Gerhold and Ceguera got a micro loan from Kiva last spring. Afterward, they raised a couple thousand dollars more through Indiegogo to build salad beds and shelves, and a few more hops, in order to sustain what would become a five member CSA. This all sounds like a lot of work but, honestly? says Gerhold: the hardest part, really, is hauling all of the soil required for the job up to the roof as a one-woman show.

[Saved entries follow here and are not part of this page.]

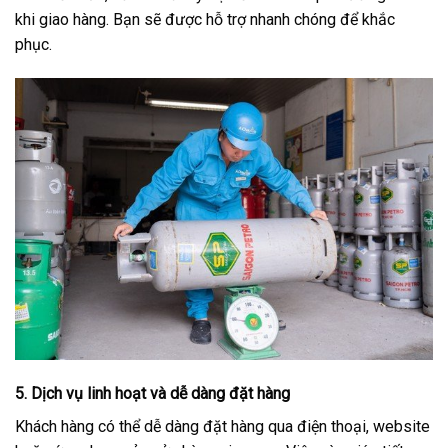
khi giao hàng. Bạn sẽ được hỗ trợ nhanh chóng để khắc
phục.
5.
Dịch vụ linh hoạt và dễ dàng đặt hàng
Khách hàng có thể dễ dàng đặt hàng qua điện thoại, website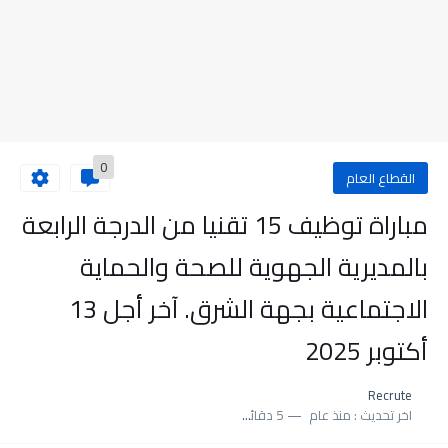
0
القطاع العام
مباراة توظيف 15 تقنيا من الدرجة الرابعة
بالمديرية الجهوية للصحة والحماية
الاجتماعية بجهة الشرق. آخر أجل 13
أكتوبر 2025
Recrute
اخر تحديث :
منذ عام
5 دقائق للقراءة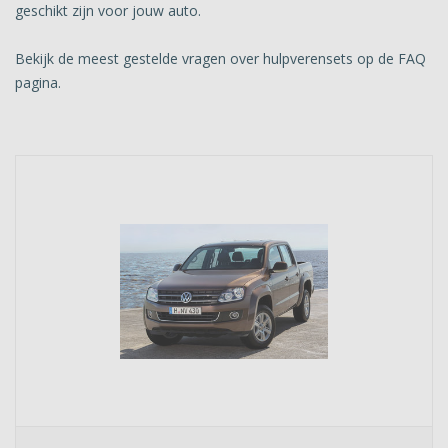
geschikt zijn voor jouw auto.
Bekijk de meest gestelde vragen over hulpverensets op de FAQ
pagina.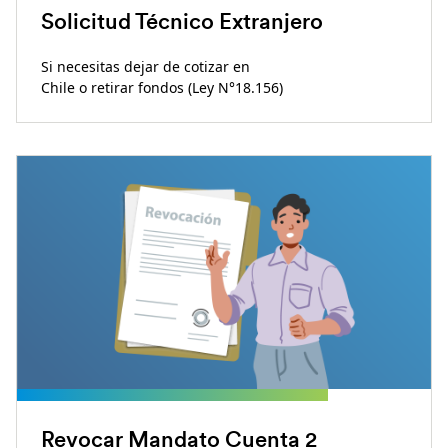
Solicitud Técnico Extranjero
Si necesitas dejar de cotizar en
Chile o retirar fondos (Ley N°18.156)
Revocar Mandato Cuenta 2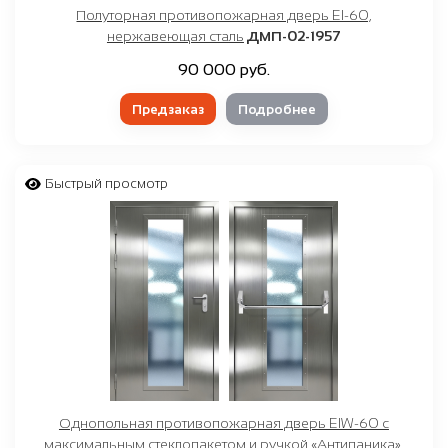
Полуторная противопожарная дверь EI-60,
нержавеющая сталь
ДМП-02-1957
90 000 руб.
Предзаказ
Подробнее
Быстрый просмотр
Однопольная противопожарная дверь EIW-60 с
максимальным стеклопакетом и ручкой «Антипаника»,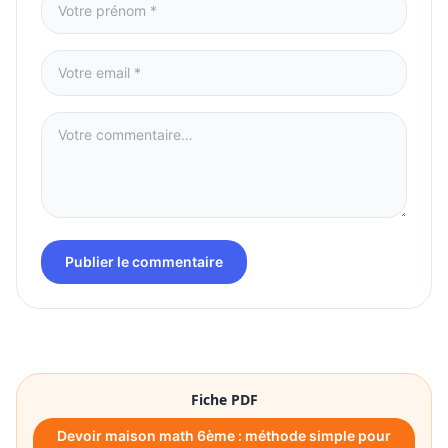
Publier le commentaire
Fiche PDF
Devoir maison math 6ème : méthode simple pour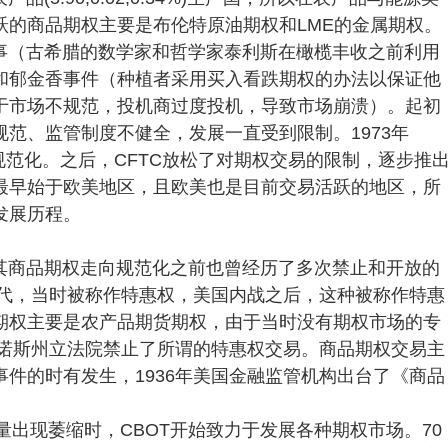
跃的商品期权主要是布伦特原油期权和LME的金属期权。
事（古希腊的数学家和哲学家泰利斯在橄榄丰收之前利用
和郁金香事件（种植者采用买入看跌期权的办法以保证他
于市场不规范，投机商过度投机，导致市场崩溃）。起初
范、监管制度不健全，发展一直受到限制。1973年
规范化。之后，CFTC放松了对期权交易的限制，逐步推
最早始于欧美地区，且欧美也是目前交易活跃的地区，所
发展历程。
其商品期权走向规范化之前也曾经历了多次禁止和开放的
年代，当时被称作特惠权，美国内战之后，这种被称作特惠
期权主要是农产品期货期权，由于当时没有期权市场的专
利诺斯州立法院禁止了所谓的特惠权交易。商品期权交易主
件的时有发生，1936年美国金融监管机构出台了《商品
量出现萎缩时，CBOT开始致力于发展各种期权市场。70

In the future, in addition to Microgreens and hops, Gerhold will be holding lots of workshops on her rooftop space, collaborating with other young business owners in the Pfizer building (the average business owner there is 28!) to combine interests, doing catered events, brewing workshops, and even organic dyeing, using things like avocado pits. She is limited to the square footage she currently has for growing hops and greens, so these activities give her more income, and a way to sustain and improve her work into the future.
And as for those hops: When Gerhold harvests them on Friday, off of existing rooftop infrastructure that she turned into trellises—up which the hops inch and grow—she will go to Strong Rope Brewery and help make the wet hop ale that same afternoon.
While many of us have been concerned with eating local all of these years, Gerhold is bringing beer drinking to the next local level. Strong Rope Brewery is a farm brewery, which means 60 percent of the ingredients that they use to make their beer—grains, malts, hops—come from in state. It’s part of the New York Farm Brewery Bill, which incentivizes breweries to source from in-state farms (in return, breweries get tax breaks).
“A lot of people don’t think about where they’re sourcing their beer,” Gerhold summarizes. “And you’re supporting local agriculture and commodities by sourcing from these people—and that’s a nice idea to be a part of.”
Next season, after this batch of wet-hop beer is brewed with Strong Rope, Gerhold will continue to tease her Cascade hops up her rooftop trellises, and, in that way, continue to provide more and more wet hops to local breweries.
“Last year, we did an amber ale that did not use a ton of hops,” and that was a very successful, less-bitter beer. But, without hops, you’re just making a malt liquor. “So they’re essential,” says Gerhold. “It just tastes so good.”